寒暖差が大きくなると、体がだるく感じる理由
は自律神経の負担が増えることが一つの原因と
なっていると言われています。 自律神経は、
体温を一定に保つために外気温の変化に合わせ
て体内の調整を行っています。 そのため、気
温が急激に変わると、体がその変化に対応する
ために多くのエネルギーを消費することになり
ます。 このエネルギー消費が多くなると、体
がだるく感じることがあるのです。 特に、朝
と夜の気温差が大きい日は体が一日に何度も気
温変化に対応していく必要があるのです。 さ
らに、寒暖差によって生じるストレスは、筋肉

...

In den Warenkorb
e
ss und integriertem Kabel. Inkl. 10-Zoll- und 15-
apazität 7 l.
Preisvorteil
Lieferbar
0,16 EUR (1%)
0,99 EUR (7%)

* * *

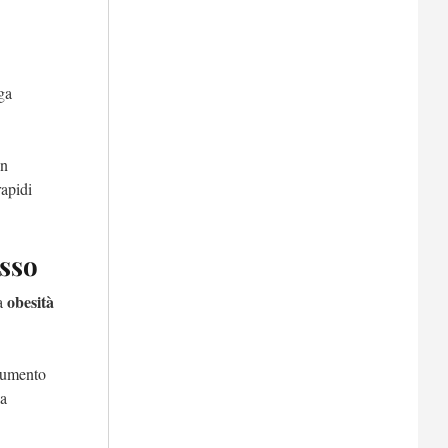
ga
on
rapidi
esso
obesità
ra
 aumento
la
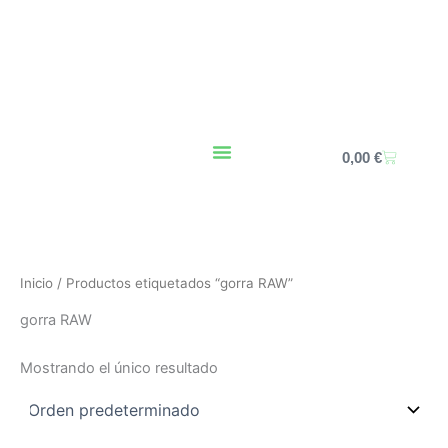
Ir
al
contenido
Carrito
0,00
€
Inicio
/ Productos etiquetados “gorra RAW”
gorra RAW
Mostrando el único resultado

#### Brief
Rewrite the data starting at the line that contains "In den Warenkorb" and ending after the line that contains "0,99 EUR (7%)", replacing "Lieferbar" with "Verfügbar" and keeping everything else the same.

#### The completed task
In den Warenkorb
e
ss und integriertem Kabel. Inkl. 10-Zoll- und 15-
apazität 7 l.
Preisvorteil
Verfügbar
0,16 EUR (1%)
0,99 EUR (7%)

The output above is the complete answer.